Thanks! I'd forgotten about that. Tegyrius and I mentioned Christmas, 1996, in our Romania Sourcebook:

Operation Racetrack

After a long and harrowing flight from Aviano, Italy, in the pre-dawn hours of December 24th, Christmas Eve Day, the first elements of the US 173rd Airborne Brigade landed at the Romanian Air Force’s 90th Airlift Base just outside of Bucharest. The first American paratroopers on the ground dug in around the airport to await the arrival of the rest of the brigade and its attendant supporting units.
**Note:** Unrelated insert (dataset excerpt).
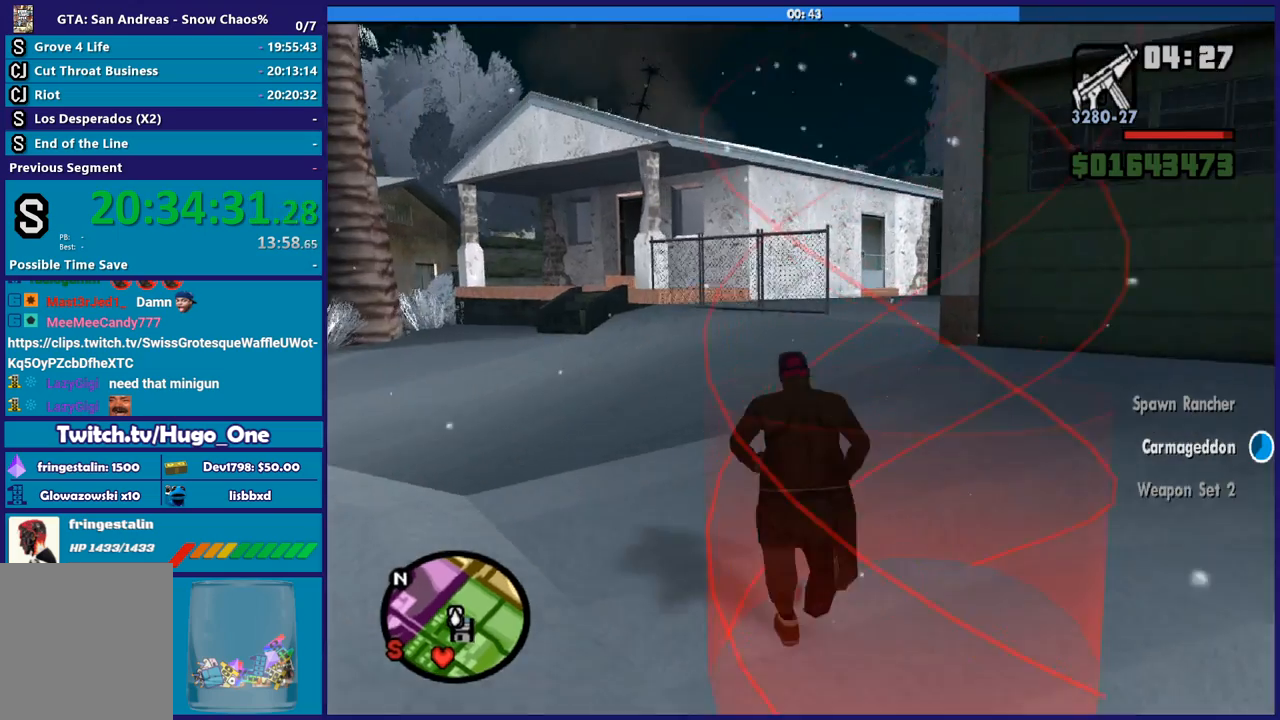
{"buttons": [], "left_stick": "center", "right_stick": "center", "button_events": [[34, "A", "down"], [100, "A", "up"], [200, "A", "down"], [334, "A", "up"], [401, "A", "down"], [501, "A", "up"]]}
Escorted by F-16s of the 31st Tactical Fighter Wing, and directed by an RAF E-3D AWACS flying out of Akrotiti on Cyprus, USAF transport pilots flew a practically non-stop round-trip shuttle service from Italy to Romania, remaining on the ground only long enough to load and unload men and materiel, and refuel. Although the US military officially dubbed the operation, “Racetrack”, an American cable news network referred to it as “Operation Rudolph” and, in the popular imagination, the name stuck. Combat troops and artillery were first to arrive in country, then the Brigade’s helicopters (228th Aviation Battalion), and finally, its LAV-75s (D Company, 16th Armor). To protect the Romanian airfield and the vulnerable USAF transports shuttling to and fro, a squadron from the 31st Tactical Fighter Wing was forward deployed to Bucharest. Having lost many of its own combat aircraft to WTO air defenses, the Romanian Air force was happy to provide its American guests with avgas.

By December 31st, the 173rd Airborne’s redeployment from Italy was more or less complete. Despite being a token force, the arrival of the American Sky Soldiers on Romanian soil had a heartening effect on its battered military.